Pennant cups had been awarded to winning teams since 1910, with the exclusion of years between 1925 and 1946, when the Union awarded Pennant flags to winning Senior and Junior A teams only. One year later, the decision was made to award Senior, Junior A and Junior B pennant winners with a flag for their first win. The club could purchase another flag for additional wins at a price of 3.10.0. In 1970, the Union became a little more generous, offering to put an extra date on pennant flags if the club wins more than once, as the price of flags had risen to $27.

For most of Pennant's early years, Royal Melbourne Golf Club dominated the competition, including winning all three divisions in 1914. A few years later, in 1925 the Union abolished handicap limits within divisions, and ruled that teams were to be made up of five players, playing in handicap order. However, five years later, in 1930, the Union changed this rule stating that player order was up to the Captain as â??handicaps are not important in matchplay.

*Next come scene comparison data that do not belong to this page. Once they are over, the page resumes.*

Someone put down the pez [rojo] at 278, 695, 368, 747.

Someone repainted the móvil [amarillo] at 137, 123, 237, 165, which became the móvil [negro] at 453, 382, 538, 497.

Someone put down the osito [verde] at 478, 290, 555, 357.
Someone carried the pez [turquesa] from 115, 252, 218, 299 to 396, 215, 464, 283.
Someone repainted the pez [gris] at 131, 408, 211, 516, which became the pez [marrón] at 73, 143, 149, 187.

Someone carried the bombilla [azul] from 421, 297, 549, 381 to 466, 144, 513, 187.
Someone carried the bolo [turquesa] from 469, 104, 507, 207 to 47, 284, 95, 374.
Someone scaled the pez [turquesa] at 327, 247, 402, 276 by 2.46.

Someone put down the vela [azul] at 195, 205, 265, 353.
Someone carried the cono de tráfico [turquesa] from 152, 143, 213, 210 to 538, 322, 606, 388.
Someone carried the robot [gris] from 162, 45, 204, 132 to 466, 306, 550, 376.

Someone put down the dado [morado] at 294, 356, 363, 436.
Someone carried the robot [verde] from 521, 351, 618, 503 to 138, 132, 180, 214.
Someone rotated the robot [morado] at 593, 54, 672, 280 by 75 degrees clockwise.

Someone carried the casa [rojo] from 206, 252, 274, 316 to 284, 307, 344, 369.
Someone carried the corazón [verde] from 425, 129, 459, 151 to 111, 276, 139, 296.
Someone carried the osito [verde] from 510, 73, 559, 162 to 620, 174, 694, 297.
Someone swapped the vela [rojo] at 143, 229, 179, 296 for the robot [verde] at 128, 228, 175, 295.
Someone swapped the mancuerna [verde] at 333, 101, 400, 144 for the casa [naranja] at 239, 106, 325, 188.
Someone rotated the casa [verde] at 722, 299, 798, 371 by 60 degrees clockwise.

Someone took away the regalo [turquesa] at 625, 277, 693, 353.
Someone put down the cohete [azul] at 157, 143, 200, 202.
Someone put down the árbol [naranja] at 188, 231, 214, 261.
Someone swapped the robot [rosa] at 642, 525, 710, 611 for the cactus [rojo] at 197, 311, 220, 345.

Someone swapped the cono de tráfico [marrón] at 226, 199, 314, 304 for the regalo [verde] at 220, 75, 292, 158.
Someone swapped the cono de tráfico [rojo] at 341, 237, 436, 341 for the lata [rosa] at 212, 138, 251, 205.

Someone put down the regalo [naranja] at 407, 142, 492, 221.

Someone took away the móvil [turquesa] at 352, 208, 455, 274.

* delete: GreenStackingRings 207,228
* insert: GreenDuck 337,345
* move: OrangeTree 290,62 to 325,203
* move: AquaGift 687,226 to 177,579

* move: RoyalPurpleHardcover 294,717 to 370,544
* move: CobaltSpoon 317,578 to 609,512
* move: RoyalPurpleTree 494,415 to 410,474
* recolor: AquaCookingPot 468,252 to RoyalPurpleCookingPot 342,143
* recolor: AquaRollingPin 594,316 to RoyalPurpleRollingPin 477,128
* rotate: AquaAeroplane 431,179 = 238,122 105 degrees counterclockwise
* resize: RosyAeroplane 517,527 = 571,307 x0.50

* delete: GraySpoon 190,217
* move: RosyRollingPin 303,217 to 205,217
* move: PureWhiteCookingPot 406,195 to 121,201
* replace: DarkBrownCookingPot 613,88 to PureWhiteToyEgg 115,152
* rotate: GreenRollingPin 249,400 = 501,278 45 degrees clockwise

As we can see, many changes were occurring to the rules of Pennant, and in 1931 the Union established pennant guidelines. Firstly, pennant was played in handicap divisions. Pennant A, Scratch – 18, B: 19-30 and C: 30-36. Secondly, each team was to consist of seven players, all to play off scratch, and finally, cost to clubs to enter a pennant team was 10/-.

Pennant experienced even more changes in the 1960's and 70's, with many of the decisions made still applicable to today's game. Many of you may remember the decision in 1961 to allow clubs to give golf balls to pennant players, as the Union ruled that such an act would not affect a player's amateur status. Interestingly, the VGA did not agree to this at the time. In 1963 it was decided to allow town players to also compete for country pennant teams within the same season. In 1964, matches square after 18 holes were to go down the 19th, however this rule changed in 1968 with squared matches accounting for a half. In 1972 pennant teams were played with the lowest handicapper hitting off first. A discussion was had in 1974 to play teams in reverse order, however it wasn't until 1976 that this rule took effect.

Today, as has always been the way, women's pennant matches are fiercely contested, with all players representing their Club with passion and pride. Women's pennant in Victoria has been privy to have some of Australia's golfing legends play for city Clubs, such as Gladys Hay, Burtta Cheney, Nellie Gatehouse and Mona McLeod. We have also been privy to have current or previous touring professionals such as Nadina Light, Sarah Kemp, Emma Bennett, Kate Combes, Rebecca Stevenson, Stacey Keating, Grace Lennon, and Su-Hyun Oh playing for their Clubs.